The research found seven cat species in a 354-square-mile (570-square-kilometer) range, which is the highest diversity of cat species yet photographed in a single area.
Partly funded by WCS, Kashmira Kakati had been studying the gibbons of Jeypore-Dehing and became curious about the predator tracks she kept finding on the ground.
“I said, I need to find out what’s there,” Kakati told National Geographic News. “Nobody had any clue.
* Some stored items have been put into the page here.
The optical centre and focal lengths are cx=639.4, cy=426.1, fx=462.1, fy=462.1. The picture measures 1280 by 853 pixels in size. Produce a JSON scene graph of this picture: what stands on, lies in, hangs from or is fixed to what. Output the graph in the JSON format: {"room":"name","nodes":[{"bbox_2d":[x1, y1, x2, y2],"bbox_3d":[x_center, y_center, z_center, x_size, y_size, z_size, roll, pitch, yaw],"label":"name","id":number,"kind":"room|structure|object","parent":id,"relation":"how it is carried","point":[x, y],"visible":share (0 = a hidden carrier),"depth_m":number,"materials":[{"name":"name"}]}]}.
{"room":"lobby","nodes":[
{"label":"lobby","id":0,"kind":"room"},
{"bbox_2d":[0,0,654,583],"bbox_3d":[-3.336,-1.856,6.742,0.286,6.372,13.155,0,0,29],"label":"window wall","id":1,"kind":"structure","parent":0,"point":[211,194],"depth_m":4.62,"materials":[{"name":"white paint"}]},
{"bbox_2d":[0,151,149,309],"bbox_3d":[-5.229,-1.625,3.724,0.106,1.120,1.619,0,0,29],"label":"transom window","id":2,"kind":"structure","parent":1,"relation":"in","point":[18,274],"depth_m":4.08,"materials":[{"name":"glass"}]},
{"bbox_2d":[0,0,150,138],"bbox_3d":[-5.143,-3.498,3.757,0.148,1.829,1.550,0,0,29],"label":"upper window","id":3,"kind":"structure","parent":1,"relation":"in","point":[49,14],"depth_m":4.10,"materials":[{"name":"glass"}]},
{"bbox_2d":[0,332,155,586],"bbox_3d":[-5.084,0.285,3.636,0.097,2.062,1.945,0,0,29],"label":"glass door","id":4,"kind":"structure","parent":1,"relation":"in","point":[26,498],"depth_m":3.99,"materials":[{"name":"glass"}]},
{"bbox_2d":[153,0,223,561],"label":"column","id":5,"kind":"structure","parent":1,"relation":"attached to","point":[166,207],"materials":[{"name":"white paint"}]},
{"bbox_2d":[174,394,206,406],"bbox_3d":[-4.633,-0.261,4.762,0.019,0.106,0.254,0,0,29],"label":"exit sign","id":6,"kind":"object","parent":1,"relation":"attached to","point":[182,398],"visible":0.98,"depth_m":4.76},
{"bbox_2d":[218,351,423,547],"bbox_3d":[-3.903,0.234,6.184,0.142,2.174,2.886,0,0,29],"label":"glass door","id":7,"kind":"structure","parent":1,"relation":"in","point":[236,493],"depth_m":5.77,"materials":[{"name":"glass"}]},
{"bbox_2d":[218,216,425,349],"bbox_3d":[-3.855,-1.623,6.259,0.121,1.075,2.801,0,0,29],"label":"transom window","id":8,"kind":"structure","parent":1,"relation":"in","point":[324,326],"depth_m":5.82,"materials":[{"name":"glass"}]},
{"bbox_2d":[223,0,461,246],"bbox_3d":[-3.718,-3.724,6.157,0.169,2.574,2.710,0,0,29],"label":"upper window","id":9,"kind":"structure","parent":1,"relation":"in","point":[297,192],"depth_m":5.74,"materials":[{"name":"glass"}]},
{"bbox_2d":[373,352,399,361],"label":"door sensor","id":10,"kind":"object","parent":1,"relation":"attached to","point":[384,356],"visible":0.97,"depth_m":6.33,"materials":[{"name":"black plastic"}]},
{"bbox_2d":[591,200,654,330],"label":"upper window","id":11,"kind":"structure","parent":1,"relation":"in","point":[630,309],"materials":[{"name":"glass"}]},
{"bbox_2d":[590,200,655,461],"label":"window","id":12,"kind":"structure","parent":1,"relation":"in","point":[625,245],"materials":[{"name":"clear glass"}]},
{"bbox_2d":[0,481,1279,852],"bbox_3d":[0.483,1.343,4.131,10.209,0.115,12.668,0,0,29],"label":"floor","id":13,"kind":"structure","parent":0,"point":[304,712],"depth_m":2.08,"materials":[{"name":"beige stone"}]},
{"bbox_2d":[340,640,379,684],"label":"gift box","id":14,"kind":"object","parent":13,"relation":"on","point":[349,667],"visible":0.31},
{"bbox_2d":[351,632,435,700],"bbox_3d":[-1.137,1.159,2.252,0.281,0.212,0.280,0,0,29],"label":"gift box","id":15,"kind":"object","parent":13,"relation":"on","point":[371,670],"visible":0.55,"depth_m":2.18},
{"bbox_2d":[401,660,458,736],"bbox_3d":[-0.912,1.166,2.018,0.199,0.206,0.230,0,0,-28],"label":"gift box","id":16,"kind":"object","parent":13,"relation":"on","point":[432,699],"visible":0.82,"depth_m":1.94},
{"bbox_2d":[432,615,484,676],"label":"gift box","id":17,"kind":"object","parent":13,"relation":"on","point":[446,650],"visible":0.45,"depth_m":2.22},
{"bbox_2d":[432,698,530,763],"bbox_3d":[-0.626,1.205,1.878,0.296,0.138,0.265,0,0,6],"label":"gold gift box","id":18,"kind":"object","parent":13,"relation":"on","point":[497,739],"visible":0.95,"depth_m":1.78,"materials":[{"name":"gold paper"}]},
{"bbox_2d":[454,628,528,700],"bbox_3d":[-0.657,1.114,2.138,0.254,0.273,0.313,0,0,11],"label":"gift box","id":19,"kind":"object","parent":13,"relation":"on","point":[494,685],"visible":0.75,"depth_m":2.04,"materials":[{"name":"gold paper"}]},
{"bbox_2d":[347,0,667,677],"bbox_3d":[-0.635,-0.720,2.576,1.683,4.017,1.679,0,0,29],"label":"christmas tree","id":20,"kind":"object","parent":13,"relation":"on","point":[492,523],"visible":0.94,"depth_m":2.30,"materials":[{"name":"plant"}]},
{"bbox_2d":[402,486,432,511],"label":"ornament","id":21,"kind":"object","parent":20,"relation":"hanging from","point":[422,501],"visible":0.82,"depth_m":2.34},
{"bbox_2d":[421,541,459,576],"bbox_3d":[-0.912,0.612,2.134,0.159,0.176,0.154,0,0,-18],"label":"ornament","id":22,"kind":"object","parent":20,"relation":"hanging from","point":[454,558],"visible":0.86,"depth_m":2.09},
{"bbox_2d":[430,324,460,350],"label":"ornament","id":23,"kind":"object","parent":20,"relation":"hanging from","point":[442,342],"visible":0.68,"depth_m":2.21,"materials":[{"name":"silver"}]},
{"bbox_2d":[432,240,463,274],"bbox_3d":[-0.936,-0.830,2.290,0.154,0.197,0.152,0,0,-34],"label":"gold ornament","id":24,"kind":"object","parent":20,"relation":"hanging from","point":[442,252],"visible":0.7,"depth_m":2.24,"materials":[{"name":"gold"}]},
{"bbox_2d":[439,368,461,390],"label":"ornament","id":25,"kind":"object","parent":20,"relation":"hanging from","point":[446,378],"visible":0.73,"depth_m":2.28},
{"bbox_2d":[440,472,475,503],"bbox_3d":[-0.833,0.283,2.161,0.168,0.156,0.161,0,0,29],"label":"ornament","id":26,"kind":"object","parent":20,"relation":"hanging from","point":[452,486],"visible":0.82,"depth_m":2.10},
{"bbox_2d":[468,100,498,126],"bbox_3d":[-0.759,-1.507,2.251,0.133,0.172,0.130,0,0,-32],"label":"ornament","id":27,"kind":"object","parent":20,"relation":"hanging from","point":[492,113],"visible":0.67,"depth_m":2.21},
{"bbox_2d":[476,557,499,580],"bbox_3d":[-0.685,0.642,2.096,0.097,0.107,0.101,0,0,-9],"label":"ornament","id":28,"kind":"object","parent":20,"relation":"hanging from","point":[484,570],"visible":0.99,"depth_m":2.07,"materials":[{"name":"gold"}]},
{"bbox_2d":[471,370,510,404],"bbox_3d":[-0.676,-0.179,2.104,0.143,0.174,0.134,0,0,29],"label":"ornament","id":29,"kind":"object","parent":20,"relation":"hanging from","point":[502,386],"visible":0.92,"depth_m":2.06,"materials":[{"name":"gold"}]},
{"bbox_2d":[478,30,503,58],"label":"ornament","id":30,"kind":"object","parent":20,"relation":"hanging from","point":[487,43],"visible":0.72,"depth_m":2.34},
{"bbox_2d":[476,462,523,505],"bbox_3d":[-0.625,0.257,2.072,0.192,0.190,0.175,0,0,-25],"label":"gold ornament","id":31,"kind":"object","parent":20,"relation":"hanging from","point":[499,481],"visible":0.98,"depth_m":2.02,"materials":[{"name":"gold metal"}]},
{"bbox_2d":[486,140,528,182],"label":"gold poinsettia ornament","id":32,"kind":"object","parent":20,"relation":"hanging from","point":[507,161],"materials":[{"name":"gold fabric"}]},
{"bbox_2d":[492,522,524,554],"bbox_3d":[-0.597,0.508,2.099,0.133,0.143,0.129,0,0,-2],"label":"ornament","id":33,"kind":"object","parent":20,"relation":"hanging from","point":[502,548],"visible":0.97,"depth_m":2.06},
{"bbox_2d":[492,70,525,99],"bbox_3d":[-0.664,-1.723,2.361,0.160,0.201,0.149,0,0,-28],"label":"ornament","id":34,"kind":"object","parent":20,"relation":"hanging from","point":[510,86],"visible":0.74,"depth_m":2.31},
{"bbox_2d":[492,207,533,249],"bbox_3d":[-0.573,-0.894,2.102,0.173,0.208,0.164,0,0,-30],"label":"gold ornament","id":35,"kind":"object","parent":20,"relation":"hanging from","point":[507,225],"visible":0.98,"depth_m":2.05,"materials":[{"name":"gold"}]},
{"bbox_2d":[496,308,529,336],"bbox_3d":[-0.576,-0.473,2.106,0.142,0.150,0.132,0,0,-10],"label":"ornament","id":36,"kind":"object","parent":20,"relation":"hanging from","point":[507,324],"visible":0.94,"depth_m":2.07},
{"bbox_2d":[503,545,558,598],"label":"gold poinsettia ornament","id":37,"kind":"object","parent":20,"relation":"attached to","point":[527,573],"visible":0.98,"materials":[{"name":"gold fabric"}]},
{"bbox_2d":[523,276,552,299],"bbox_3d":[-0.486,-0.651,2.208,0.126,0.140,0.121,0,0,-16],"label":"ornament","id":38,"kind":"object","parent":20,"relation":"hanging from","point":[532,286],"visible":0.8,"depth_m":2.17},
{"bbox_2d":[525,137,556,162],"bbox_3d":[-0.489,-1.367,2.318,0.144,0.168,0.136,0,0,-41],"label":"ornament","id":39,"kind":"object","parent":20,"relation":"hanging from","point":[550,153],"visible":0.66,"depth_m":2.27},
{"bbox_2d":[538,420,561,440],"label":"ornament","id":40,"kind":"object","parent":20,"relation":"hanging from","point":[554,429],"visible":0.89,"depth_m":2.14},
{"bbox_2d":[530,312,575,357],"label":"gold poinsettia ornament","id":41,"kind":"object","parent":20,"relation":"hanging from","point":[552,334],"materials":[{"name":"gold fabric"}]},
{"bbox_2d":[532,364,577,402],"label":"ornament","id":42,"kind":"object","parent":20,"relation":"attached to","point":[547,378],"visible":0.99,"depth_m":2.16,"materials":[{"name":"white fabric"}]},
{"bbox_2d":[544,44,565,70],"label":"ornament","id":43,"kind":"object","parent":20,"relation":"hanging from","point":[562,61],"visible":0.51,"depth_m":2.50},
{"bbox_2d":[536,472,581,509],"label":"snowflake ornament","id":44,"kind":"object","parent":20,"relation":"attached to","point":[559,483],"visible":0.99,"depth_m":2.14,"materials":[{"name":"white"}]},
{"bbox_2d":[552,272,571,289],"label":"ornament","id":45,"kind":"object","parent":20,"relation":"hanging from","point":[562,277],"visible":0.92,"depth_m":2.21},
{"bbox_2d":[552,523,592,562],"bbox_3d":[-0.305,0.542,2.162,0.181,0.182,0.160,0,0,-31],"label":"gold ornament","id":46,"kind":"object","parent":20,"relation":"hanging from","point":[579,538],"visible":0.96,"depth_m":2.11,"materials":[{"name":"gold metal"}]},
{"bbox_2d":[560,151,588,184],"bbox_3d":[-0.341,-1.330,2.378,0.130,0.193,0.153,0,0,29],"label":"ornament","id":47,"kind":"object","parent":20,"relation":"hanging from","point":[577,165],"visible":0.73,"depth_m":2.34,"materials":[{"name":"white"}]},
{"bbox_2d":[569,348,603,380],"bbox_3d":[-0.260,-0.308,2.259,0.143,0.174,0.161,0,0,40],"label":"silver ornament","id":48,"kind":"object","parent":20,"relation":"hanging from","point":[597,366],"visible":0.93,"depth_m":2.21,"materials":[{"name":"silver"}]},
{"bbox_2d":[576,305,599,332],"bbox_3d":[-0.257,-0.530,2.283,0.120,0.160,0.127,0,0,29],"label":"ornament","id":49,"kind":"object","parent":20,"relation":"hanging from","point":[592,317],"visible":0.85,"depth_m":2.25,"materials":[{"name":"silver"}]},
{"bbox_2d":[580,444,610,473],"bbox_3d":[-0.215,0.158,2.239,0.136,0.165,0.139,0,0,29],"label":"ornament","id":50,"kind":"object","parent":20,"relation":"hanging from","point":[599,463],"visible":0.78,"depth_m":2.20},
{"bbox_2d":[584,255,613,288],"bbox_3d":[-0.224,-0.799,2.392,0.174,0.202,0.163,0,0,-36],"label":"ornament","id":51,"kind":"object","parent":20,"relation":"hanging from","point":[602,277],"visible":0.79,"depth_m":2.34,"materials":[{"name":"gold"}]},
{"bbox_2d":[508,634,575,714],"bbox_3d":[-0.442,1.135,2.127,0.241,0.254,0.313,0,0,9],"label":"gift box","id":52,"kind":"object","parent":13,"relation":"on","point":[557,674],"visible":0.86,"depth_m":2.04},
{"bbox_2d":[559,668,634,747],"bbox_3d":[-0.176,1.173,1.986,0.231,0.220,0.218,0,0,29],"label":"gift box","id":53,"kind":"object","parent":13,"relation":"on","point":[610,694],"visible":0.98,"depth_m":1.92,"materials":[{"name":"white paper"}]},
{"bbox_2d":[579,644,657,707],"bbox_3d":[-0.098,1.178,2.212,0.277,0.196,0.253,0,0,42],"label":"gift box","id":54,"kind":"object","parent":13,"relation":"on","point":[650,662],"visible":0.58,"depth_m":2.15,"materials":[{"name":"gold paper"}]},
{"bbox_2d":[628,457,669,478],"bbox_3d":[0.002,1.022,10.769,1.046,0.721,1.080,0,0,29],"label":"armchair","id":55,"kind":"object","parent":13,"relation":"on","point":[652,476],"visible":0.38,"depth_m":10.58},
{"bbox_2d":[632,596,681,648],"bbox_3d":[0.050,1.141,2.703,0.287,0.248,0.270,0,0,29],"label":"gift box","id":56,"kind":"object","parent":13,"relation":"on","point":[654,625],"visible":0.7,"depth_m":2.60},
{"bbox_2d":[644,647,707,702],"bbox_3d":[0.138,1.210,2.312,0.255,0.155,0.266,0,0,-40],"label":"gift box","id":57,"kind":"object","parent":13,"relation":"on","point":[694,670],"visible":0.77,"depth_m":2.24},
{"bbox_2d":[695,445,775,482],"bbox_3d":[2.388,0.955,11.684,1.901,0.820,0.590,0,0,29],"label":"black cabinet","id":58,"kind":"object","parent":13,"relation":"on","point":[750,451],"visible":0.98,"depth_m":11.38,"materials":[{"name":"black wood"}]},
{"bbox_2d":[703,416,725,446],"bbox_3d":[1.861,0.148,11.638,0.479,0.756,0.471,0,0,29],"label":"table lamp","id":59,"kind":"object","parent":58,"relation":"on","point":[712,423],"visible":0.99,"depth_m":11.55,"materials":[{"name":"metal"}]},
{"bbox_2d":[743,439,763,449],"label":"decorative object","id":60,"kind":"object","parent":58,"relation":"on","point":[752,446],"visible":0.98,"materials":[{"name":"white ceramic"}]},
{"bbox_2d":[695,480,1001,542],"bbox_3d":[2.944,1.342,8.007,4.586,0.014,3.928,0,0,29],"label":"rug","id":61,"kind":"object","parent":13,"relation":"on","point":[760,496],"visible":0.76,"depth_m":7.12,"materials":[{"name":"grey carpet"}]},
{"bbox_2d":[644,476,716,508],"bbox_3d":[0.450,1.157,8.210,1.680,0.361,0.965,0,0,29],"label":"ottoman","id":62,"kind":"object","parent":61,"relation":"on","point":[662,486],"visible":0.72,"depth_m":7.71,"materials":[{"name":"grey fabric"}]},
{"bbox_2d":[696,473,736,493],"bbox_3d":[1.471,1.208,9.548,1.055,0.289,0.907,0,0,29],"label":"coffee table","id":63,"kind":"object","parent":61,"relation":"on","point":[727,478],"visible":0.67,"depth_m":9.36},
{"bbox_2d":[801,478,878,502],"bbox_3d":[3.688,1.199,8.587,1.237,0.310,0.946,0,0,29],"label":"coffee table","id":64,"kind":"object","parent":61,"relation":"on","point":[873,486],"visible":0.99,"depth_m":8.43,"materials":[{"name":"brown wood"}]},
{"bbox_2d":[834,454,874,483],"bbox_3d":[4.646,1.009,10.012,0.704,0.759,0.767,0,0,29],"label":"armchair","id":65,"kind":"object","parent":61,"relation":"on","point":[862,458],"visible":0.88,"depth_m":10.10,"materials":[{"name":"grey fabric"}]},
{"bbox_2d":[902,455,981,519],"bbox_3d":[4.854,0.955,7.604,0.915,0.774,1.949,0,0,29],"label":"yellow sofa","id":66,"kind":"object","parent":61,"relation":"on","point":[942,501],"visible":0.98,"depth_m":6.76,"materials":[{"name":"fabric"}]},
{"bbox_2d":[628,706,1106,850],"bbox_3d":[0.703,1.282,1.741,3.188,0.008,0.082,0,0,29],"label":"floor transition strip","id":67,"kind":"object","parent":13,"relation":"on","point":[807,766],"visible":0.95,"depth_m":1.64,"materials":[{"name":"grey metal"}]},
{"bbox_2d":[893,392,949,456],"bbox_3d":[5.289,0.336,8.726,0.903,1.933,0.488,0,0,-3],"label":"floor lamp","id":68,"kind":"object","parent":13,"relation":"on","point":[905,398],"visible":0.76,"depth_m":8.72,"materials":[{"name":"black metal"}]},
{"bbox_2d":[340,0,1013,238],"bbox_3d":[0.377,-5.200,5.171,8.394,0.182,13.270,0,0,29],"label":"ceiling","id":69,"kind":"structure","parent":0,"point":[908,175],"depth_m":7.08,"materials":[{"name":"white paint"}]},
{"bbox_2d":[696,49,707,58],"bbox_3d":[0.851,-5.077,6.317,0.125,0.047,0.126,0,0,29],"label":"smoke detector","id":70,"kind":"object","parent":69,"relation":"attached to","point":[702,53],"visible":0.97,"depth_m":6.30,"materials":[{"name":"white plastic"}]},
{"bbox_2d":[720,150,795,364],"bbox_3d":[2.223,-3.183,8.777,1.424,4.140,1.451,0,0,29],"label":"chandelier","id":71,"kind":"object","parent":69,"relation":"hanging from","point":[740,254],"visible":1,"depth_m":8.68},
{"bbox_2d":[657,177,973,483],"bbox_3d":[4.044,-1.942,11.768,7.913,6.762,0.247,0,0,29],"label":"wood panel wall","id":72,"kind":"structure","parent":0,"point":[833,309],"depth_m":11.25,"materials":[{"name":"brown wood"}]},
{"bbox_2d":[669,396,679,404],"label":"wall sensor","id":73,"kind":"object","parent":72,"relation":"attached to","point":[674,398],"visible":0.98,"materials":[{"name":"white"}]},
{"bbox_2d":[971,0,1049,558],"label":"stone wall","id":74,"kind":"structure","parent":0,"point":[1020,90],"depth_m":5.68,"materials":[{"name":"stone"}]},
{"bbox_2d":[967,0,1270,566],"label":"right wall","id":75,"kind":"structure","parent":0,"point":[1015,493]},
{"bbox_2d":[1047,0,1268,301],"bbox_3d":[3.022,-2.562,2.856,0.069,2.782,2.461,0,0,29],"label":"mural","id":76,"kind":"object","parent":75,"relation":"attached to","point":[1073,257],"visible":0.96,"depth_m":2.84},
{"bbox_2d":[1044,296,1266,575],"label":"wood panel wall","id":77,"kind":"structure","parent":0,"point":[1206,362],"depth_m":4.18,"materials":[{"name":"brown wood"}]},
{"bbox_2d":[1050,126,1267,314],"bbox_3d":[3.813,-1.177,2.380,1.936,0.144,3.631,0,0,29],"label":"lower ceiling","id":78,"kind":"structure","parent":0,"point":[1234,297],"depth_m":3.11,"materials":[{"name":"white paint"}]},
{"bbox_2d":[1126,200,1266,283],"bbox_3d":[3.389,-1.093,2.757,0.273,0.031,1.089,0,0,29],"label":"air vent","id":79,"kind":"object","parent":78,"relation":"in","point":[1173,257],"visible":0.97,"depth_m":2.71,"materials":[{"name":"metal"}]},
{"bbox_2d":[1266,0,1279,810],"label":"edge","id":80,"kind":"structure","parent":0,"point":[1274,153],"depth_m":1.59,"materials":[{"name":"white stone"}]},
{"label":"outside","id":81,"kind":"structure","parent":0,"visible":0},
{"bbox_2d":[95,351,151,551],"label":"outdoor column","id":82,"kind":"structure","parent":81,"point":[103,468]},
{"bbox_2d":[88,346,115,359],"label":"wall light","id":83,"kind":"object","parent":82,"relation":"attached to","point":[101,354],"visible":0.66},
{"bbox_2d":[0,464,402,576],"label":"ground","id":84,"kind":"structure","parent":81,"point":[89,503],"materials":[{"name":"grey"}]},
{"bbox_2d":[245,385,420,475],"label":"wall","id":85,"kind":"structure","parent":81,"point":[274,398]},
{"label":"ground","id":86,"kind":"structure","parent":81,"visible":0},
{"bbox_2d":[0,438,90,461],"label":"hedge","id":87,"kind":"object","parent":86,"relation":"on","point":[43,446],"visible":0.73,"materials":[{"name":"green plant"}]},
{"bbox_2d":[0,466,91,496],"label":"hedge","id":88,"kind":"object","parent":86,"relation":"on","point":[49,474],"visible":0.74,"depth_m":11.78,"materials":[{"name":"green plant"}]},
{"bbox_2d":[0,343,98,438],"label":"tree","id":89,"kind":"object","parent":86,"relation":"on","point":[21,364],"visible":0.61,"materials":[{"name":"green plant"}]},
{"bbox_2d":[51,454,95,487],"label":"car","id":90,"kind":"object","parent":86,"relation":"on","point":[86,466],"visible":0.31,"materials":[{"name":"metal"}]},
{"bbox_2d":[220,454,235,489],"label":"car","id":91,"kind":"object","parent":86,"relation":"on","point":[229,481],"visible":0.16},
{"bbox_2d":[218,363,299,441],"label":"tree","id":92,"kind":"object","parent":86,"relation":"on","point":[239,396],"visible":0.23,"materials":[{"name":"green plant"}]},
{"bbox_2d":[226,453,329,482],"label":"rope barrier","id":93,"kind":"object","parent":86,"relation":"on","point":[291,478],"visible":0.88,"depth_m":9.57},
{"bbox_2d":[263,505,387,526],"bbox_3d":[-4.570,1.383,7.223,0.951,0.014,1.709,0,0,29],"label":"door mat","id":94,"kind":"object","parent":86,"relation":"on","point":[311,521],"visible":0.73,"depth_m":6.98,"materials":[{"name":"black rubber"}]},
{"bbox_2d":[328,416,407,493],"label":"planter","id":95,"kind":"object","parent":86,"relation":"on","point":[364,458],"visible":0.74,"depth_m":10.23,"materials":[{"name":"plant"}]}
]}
People who had been in the forest 30 years didn’t know,” she said.
With 30 digital camera traps, Kakati captured not only the cats, but a number of other rare forest animals between 2007 and 2009.
The camera-trap pictures include a night shot of a rare clouded leopard, so named for the nimbus-like pattern of its coat.
“In Jeypore-Dehing, the cat is so seldom seen that local villagers don’t even have a name for it,” Kakati said.
Seen in another Jeypore-Dehing camera-trap picture, the leopard cat is a diminutive and distant relative of the better-known spotted predator from which it takes its name.
Leopard cats are considered to have generally stable populations, except for a few subspecies that are close to extinction. The Jeypore-Dehing rain forest also houses the Asiatic golden cat, which is listed as near threatened—but on the verge of becoming vulnerable—by the International Union for Conservation of Nature.
In addition to the seven cat species, Kakati’s camera traps recorded 12 other carnivore species in the Jeypore-Dehing range, including a dhole, or Asiatic wild dog; the Malayan sun bear; and several species of the catlike mammal - the civet.
The researchers hope the discovery of so many rare cat species in Jeypore-Dehing, including the threatened marbled cat, will encourage the Indian government to protect a wider portion of the Eastern Himalaya region from development and poaching.